# generating function as english statement

An ordinary enumerator is given as $(1+x+x^2)^p$. This is being understood as follows:

There are 2 each of p kinds of objects.The ordinary enumerator for selecting none (or) one (or) both the objects of that kind is $(1+x+x^2)^p$

Similarly,how do i visualize (or) understand the enumerator
$(1+x^5+x^9)^{100}$ in plain english

• It seems to me the example "plain English" statement relies on the term ordinary enumerator without giving a definition. At best the statement is a kind of illustrative example, but it doesn't seem all that clear (perhaps leading to your difficulty in applying it to a quite similar example). Should we back up and give an understandable account of generating functions? – hardmath Jun 17 '15 at 15:06
• @hardmath The actual question was to find coeffecient of (x^23) in (1+x^5+x^9)^100.An explanation leading to it's answer would be really great. – Pradeep Jun 17 '15 at 15:12
• We could adapt the methods of computation I used in this recent Answer to find that coefficient. The wording of the Question above suggests you want an interpretation of (all) coefficients, which probably has a large number of valid responses, while the algebra of the polynomial, though somewhat tedious, has a well-defined result. – hardmath Jun 17 '15 at 15:20
• @hardmath In the link mentioned above, how did we convert $(1 + x^2 + x^4 + ... + x^{18} + x^{20})^2$ to $(\frac{1 - x^{21}}{1 - x})^2$. Is there a formula ? – Pradeep Jun 17 '15 at 15:42
• This is just the usual formula for a geometric sum.

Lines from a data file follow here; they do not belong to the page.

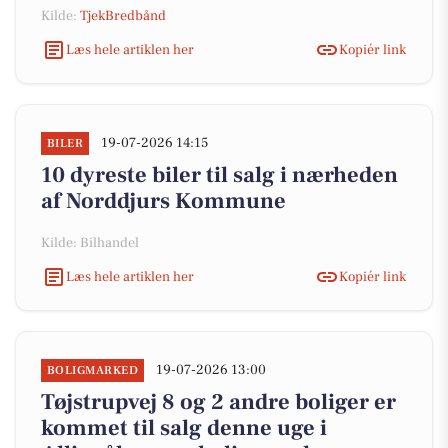
Kilde:
TjekBredbånd
Læs hele artiklen her
Kopiér link
19-07-2026 14:15
BILER
10 dyreste biler til salg i nærheden
af Norddjurs Kommune
Kilde: Bilhandel
Læs hele artiklen her
Kopiér link
19-07-2026 13:00
BOLIGMARKED
Tøjstrupvej 8 og 2 andre boliger er
kommet til salg denne uge i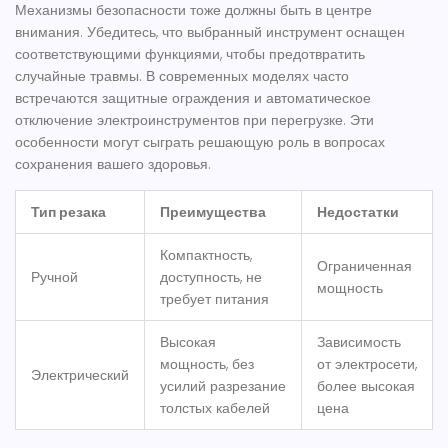
Механизмы безопасности тоже должны быть в центре
внимания. Убедитесь, что выбранный инструмент оснащен
соответствующими функциями, чтобы предотвратить
случайные травмы. В современных моделях часто
встречаются защитные ограждения и автоматическое
отключение электроинструментов при перегрузке. Эти
особенности могут сыграть решающую роль в вопросах
сохранения вашего здоровья.
Тип резака
Преимущества
Недостатки
Компактность,
Ограниченная
Ручной
доступность, не
мощность
требует питания
Высокая
Зависимость
мощность, без
от электросети,
Электрический
усилий разрезание
более высокая
толстых кабелей
цена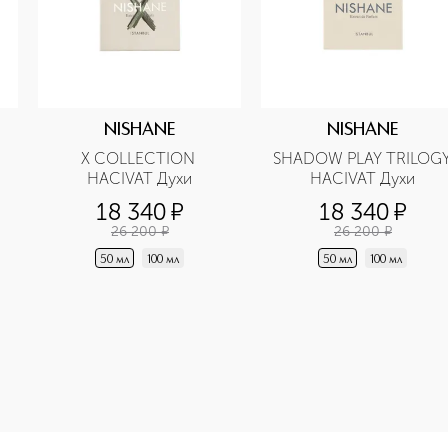
NISHANE
NISHANE
X COLLECTION 
SHADOW PLAY TRILOGY
HACIVAT Духи
HACIVAT Духи
18 340
¤
18 340
¤
26 200
¤
26 200
¤
50 мл
100 мл
50 мл
100 мл
e-height: 107%; color: #00b0f0;">SHADOW PLAY TRILOGY KAR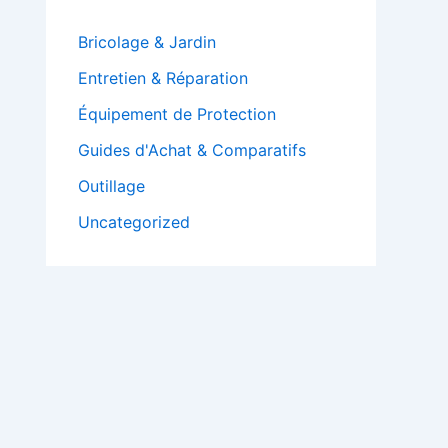
Bricolage & Jardin
Entretien & Réparation
Équipement de Protection
Guides d'Achat & Comparatifs
Outillage
Uncategorized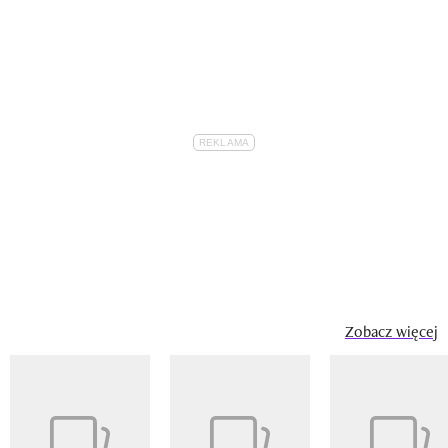
Zobacz więcej
Pokazywanie elementu 1 z 14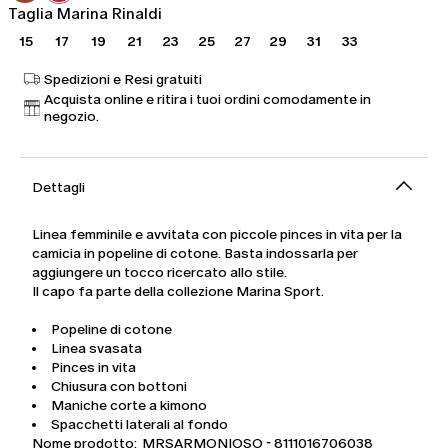
Taglia Marina Rinaldi
15
17
19
21
23
25
27
29
31
33
Spedizioni e Resi gratuiti
Acquista online e ritira i tuoi ordini comodamente in
negozio.
Dettagli
Linea femminile e avvitata con piccole pinces in vita per la
camicia in popeline di cotone. Basta indossarla per
aggiungere un tocco ricercato allo stile.
Il capo fa parte della collezione Marina Sport.
Popeline di cotone
Linea svasata
Pinces in vita
Chiusura con bottoni
Maniche corte a kimono
Spacchetti laterali al fondo
Nome prodotto: MRSARMONIOSO - 8111016706038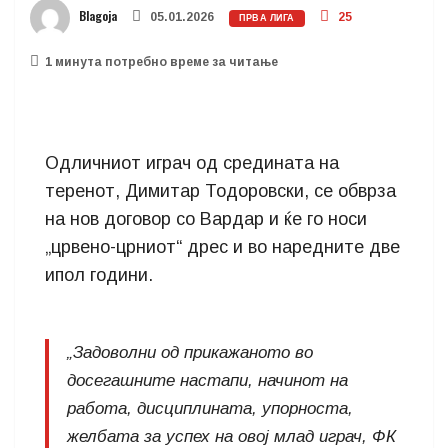
Blagoja
05.01.2026
25
ПРВА ЛИГА
1 минутa потребно време за читање
Одличниот играч од средината на
теренот, Димитар Тодоровски, се обврза
на нов договор со Вардар и ќе го носи
„црвено-црниот“ дрес и во наредните две
ипол години.
„Задоволни од прикажаното во
досегашните настапи, начинот на
работа, дисциплината, упорноста,
желбата за успех на овој млад играч, ФК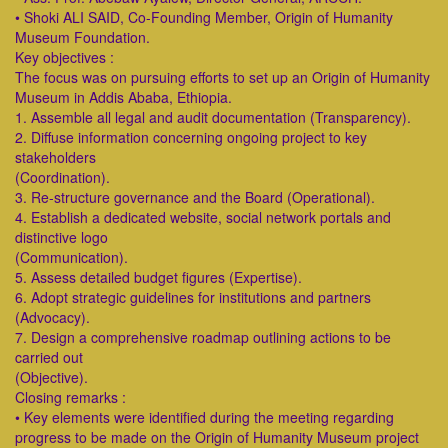
• Shoki ALI SAID, Co-Founding Member, Origin of Humanity
Museum Foundation.
Key objectives :
The focus was on pursuing efforts to set up an Origin of Humanity
Museum in Addis Ababa, Ethiopia.
1. Assemble all legal and audit documentation (Transparency).
2. Diffuse information concerning ongoing project to key
stakeholders
(Coordination).
3. Re-structure governance and the Board (Operational).
4. Establish a dedicated website, social network portals and
distinctive logo
(Communication).
5. Assess detailed budget figures (Expertise).
6. Adopt strategic guidelines for institutions and partners
(Advocacy).
7. Design a comprehensive roadmap outlining actions to be
carried out
(Objective).
Closing remarks :
• Key elements were identified during the meeting regarding
progress to be made on the Origin of Humanity Museum project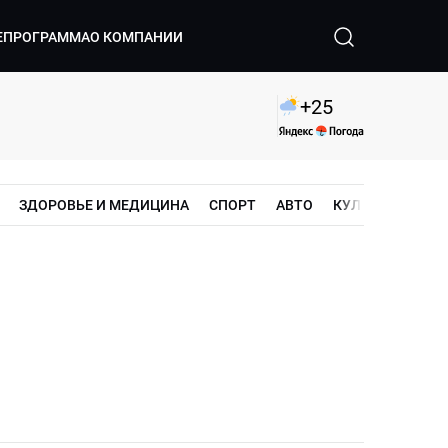
ЕПРОГРАММА
О КОМПАНИИ
+
25
ЗДОРОВЬЕ И МЕДИЦИНА
СПОРТ
АВТО
КУЛЬТУРА
ШО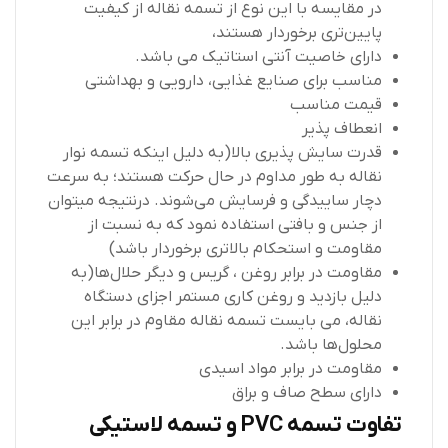
در مقایسه با این نوع از تسمه نقاله از کیفیت
پایین‌تری برخوردار هستند،
دارای خاصیت آنتی استاتیک می باشد.
مناسب برای صنایع غذایی، دارویی و بهداشتی
قیمت مناسب
انعطاف پذیر
قدرت سایش پذیری بالا(به دلیل اینکه تسمه نوار
نقاله به طور مداوم در حال حرکت هستند؛ به سرعت
دچار ساییدگی و فرسایش می‌شوند. درنتیجه میتوان
از جنس و بافتی استفاده نمود که به نسبت از
مقاومت و استحکام بالاتری برخوردار باشد)
مقاومت در برابر روغن ، گریس و دیگر حلال‌ها(به
دلیل بازدید و روغن‌ کاری مستمر اجزای دستگاه
نقاله، می بایست تسمه نقاله مقاوم در برابر این
محلول‌ها باشد.
مقاومت در برابر مواد اسیدی
دارای سطح صاف و براق
تفاوت تسمه PVC و تسمه لاستیکی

It doesn't apply in any obvious way to your problem. – hardmath Jun 17 '15 at 15:45

Relating that polynomial to your own example, we can understand $(1+x^5+x^9)^{100}$ as follows:
There are $9$ each of $100$ kinds of objects. The ordinary enumerator for selecting none or five or all nine of the objects of that kind is $(1+x^5+x^9)^{100}$.
Consider three-sided dice whose faces have $0$, $5$, or $9$ pips, and roll $100$ such dice. Then the coefficient of $x^k$ in $(1+x^5+x^9)^{100}$ is the number of ways to get a total of $k$.